5 As a young man marries a virgin,

your Builder shall marry you;

And as a bridegroom rejoices in his bride

so shall your God rejoice in you. Isaiah 62:5

Isaiah is telling his people that that they must deepen their understanding of their relationship with God. It is not a contract or an arrangement. It is a covenant in the deepest sense: God and his people will share a common life. This is the motivation to continue to rebuild the temple and reestablish the people: a call to the deepest intimacy,

This has taken on a very contemporary resonance. The (ongoing) shutdown of government has many people, including some of our own parishioners, working at very critical jobs without pay. As these are people with options – indeed may have taken a reduction in salary to serve the public sector – we should thank them for their service, but still might wonder – why they are doing this? Some I would assume are responding to a vision that motivates them to do more than what makes common sense. There are, thank God, people in every age who do.

This week we celebrate the birthday of Martin Luther King, Jr.

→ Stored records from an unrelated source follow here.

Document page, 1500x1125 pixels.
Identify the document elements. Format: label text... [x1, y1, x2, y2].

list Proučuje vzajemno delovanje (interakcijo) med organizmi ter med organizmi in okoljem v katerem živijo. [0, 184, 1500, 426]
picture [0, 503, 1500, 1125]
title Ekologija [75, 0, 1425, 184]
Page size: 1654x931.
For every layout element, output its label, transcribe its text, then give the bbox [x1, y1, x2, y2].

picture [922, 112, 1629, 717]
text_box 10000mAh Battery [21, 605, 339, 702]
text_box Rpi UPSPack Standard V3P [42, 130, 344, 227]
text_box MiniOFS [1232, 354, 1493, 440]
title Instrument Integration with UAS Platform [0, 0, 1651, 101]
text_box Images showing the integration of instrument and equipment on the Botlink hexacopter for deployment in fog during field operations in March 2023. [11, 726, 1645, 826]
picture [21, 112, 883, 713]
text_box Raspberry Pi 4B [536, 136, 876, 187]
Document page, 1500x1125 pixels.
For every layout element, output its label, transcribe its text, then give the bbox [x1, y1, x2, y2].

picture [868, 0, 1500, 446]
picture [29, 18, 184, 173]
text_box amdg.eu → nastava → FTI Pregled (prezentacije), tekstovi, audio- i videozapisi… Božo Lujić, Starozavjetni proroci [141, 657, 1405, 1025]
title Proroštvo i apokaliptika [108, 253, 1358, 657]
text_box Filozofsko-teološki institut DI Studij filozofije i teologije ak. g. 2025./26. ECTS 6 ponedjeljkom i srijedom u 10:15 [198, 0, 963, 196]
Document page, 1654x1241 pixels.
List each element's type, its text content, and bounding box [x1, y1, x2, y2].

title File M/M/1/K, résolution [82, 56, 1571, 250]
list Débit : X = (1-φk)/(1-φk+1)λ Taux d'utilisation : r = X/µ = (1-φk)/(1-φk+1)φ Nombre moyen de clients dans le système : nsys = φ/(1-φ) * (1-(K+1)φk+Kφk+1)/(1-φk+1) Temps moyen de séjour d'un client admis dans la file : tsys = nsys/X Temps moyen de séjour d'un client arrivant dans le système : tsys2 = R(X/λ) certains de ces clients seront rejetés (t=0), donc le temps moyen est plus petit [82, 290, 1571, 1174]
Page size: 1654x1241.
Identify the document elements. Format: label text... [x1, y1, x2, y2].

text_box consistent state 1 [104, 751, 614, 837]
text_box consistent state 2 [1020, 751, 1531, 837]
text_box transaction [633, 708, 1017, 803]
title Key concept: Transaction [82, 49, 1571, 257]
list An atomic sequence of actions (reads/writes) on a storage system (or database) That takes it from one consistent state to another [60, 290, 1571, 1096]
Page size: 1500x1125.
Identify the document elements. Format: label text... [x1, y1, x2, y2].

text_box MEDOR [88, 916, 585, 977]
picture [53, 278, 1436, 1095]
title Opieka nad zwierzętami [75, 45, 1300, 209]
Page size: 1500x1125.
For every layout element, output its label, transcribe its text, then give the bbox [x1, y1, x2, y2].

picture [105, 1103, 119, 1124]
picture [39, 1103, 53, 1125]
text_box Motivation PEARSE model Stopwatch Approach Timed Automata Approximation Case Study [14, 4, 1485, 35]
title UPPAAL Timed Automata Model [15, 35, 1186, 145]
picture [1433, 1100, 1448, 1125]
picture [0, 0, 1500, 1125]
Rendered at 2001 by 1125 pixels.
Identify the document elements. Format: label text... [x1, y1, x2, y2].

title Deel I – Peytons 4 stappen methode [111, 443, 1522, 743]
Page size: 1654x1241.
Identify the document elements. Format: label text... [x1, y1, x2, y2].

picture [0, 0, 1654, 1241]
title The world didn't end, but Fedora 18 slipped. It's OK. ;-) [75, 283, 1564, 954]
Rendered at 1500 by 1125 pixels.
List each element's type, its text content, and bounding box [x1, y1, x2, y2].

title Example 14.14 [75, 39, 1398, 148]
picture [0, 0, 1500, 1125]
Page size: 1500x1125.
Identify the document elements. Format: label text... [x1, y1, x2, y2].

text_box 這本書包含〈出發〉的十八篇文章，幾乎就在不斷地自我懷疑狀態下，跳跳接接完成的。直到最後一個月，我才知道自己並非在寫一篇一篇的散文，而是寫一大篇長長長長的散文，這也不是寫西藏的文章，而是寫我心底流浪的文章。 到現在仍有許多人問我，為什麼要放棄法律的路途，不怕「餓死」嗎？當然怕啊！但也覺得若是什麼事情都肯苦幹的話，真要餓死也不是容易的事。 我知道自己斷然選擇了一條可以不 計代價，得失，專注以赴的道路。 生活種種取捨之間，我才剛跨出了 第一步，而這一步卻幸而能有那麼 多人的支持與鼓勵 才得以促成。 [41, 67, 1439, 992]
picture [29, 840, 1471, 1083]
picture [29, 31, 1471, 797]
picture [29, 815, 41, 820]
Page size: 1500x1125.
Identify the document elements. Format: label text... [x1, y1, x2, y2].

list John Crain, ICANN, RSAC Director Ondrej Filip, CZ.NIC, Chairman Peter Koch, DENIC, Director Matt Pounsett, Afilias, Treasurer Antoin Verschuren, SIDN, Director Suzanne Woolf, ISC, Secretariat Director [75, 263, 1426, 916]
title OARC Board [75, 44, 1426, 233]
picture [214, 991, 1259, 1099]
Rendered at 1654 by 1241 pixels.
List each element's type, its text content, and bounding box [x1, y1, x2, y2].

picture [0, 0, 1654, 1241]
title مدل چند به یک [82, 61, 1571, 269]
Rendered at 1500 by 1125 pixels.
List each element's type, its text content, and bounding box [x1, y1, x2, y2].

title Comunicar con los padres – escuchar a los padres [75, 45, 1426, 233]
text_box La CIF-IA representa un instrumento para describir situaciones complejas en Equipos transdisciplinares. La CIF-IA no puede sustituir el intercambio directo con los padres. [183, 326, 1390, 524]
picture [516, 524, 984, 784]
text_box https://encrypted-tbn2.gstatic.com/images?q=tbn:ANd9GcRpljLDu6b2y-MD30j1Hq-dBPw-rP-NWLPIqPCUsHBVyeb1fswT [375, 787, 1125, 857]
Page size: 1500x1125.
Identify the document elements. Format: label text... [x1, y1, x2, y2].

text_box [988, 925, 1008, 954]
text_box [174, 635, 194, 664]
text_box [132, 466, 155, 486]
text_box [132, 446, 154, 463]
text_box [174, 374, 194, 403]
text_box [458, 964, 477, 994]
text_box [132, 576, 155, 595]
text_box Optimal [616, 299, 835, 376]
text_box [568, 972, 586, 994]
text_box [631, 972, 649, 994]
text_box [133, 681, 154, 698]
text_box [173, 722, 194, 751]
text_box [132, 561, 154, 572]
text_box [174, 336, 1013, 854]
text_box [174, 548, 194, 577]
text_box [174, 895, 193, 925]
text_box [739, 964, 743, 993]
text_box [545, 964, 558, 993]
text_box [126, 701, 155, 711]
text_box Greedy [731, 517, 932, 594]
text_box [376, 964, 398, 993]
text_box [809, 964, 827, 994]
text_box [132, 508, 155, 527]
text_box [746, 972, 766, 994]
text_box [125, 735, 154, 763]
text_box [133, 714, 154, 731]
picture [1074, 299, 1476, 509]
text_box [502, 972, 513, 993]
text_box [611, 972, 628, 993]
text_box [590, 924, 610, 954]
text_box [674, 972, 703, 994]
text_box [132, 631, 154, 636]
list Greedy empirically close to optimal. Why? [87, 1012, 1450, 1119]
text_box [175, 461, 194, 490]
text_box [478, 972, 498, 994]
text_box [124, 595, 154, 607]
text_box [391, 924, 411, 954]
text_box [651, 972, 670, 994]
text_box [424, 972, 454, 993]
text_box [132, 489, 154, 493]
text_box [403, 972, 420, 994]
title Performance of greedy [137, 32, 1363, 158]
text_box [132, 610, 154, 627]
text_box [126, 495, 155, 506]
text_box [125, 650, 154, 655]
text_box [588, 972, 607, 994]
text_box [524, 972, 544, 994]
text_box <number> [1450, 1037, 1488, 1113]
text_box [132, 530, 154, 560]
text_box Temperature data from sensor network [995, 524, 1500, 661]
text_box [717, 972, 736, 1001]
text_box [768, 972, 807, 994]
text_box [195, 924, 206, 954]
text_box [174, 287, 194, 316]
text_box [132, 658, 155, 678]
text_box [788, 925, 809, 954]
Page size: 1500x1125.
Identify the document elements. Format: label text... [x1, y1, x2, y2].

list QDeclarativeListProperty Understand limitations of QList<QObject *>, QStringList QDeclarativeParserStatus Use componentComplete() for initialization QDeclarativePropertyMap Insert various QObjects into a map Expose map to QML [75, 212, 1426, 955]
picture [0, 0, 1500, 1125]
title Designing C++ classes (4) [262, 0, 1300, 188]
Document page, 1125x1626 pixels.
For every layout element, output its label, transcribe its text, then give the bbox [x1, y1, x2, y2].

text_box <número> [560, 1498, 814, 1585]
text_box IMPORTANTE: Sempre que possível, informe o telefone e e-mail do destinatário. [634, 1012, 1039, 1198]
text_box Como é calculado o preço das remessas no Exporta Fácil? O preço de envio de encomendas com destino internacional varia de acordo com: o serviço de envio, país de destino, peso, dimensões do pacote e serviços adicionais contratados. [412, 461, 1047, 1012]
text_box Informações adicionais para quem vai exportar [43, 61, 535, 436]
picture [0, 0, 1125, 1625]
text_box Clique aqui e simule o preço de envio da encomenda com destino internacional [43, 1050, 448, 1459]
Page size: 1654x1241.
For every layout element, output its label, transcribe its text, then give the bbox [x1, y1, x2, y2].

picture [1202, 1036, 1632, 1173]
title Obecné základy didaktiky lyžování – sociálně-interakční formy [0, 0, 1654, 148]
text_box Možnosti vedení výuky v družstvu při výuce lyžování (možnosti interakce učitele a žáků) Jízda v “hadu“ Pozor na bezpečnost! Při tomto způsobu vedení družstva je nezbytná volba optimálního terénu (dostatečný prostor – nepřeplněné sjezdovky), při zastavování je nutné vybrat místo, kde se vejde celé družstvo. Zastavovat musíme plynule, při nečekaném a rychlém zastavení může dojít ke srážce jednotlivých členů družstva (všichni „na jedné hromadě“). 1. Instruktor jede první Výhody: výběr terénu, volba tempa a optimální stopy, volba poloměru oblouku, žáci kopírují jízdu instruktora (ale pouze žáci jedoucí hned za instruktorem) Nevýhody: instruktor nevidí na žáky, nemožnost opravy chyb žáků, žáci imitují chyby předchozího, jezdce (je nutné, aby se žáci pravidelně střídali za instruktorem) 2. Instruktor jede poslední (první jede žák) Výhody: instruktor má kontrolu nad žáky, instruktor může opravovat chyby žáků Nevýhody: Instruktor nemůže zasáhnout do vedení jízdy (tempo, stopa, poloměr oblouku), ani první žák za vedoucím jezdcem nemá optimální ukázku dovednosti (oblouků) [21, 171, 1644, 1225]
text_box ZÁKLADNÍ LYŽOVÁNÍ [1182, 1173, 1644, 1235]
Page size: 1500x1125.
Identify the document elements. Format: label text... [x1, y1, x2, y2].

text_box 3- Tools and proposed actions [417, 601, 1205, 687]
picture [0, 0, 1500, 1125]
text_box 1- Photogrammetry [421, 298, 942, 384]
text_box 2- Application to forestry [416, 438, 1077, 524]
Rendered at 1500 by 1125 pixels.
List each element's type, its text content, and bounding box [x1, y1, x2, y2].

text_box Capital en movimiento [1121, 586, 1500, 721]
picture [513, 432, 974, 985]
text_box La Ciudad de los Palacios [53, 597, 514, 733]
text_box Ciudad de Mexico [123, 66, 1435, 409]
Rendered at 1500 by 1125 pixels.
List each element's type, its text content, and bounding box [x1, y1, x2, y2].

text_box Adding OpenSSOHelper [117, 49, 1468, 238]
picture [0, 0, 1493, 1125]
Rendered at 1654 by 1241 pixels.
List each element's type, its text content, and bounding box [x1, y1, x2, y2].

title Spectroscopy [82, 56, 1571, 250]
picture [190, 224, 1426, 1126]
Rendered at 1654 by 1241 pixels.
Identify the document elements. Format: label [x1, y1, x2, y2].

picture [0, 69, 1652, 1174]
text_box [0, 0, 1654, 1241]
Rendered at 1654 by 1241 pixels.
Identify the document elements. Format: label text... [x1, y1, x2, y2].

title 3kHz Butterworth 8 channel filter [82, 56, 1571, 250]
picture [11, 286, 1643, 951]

Every biography of Dr King notes the shear amount of detail work he had to do to accomplish his goals. By any purely rational calculus he and those who followed him were squandering their lives. Yet, he articulated a vision that made it seem not only a reasonable, but a natural course of action.

I reread Dr King’s “Letter form a Birmingham Jail” every year at this time. It is addressed to well-meaning white clergymen who felt that Dr King was impatient and that as he was on the right side of history, he only had to wait. One favorite section below is a reminder to all of us in a difficult time about inevitably:

“… The teachings of Christ take time to come to earth.” Such an attitude stems from a tragic misconception of time, from the strangely irrational notion that there is something in the very flow of time that will inevitably cure all ills. Actually, time itself is neutral; it can be used either destructively or constructively. More and more I feel that the people of ill will have used time much more effectively than have the people of good will. We will have to repent in this generation not merely for the hateful words and actions of the bad people but for the appalling silence of the good people. Human progress never rolls in on wheels of inevitability; it comes through the tireless efforts of men willing to be co-workers with God, and without this hard work, time itself becomes an ally of the forces of social stagnation. We must use time creatively, in the knowledge that the time is always ripe to do right. Now is the time to make real the promise of democracy and transform our pending national elegy into a creative psalm of brotherhood. Now is the time to lift our national policy from the quicksand of racial injustice to the solid rock of human dignity.

When we hear a prophet like Isaiah or MLK, we need to ask about our own vision both as individuals and as a Parish. Both knew that God was on their side, but that if He was kind and merciful, they must be just and wise. Scripture says: “Where there is not vision the people die”. (Proverbs 29:18) This is a diagnosis, but also a prescription. It requires us to look at what we believe, but for the prophets emerging from the Hebrew bible, it requires us to examine how closely our vision compares to the Word of God. If the vision is ours alone, we shall be both desolate and forsaken; if it is God’s, we shall be a glorious crown in the hand of the LORD, a royal diadem held by our God.